David* told Choice he had worked for Telstra for more than 15 years (until early 2021). He described the sales culture as highly competitive, with bonuses such as overseas trips for those with the highest annual sales. “It all added towards your tally. They used to have a board on the side for each team. You had your products and your add ons, and they would track your tally each week and month,” he said. “I was pretty competitive, I always wanted to be top three, so I kept track of that. There was always competition between the guys and teams.”
David said the salespeople received financial bonuses based on their performance, with the biggest commission going to those who sold higher-cost products. “At the end of the day, I guess, as a business, they didn’t care how you got the sales, as long as you got the sales,” he said.
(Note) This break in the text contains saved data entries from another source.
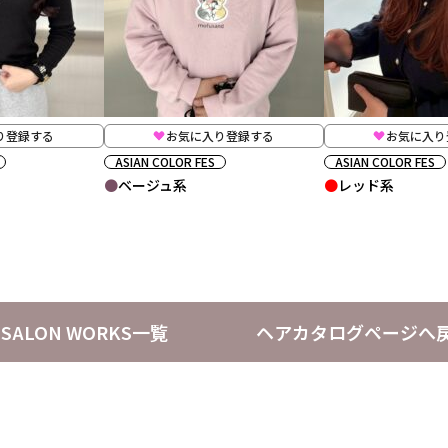
り登録する
お気に入り登録する
お気に入り
ASIAN COLOR FES
ASIAN COLOR FES
ベージュ系
レッド系
SALON WORKS一覧
ヘアカタログページへ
A Telstra spokesperson told Starts at 60 that the company had no tolerance for overselling or mis-selling, saying that the company’s business model is strongly focussed on the needs of the customer.
“We’ve simplified our plans, gotten rid of lock-in contracts and removed unexpected fees and charges,” the spokesperson said. “Our retail model and training for staff focuses on meeting customer needs and includes important training on responsible selling, culture training and vulnerable customer management. All our frontline team members are required to complete this training. Coaching of staff and scorecard outcomes also aligns to our responsible selling approach.
“We are proud of the work we do in conjunction with community and government partners to increase the digital skills of seniors in their local communities (our programs include Tech Savvy Seniors and Social Seniors). We have supported Pensioners for many years (since 1991) through concessional products and services.
“We take responsible selling extremely seriously and we don’t shy away from the fact that we have made some mistakes previously. Our single ownership model for all retail stores announced in February will allow Telstra to further embed our responsible business approach and have more direct engagement with employees.
“The vast majority of our customers have a positive experience when they visit our stores. That said, we know we can still improve, and we’ve made recent changes to improve our products, plans and services”.
*Names changed to protect privacy
** This content was updated at a later date to reflect Telstra’s response.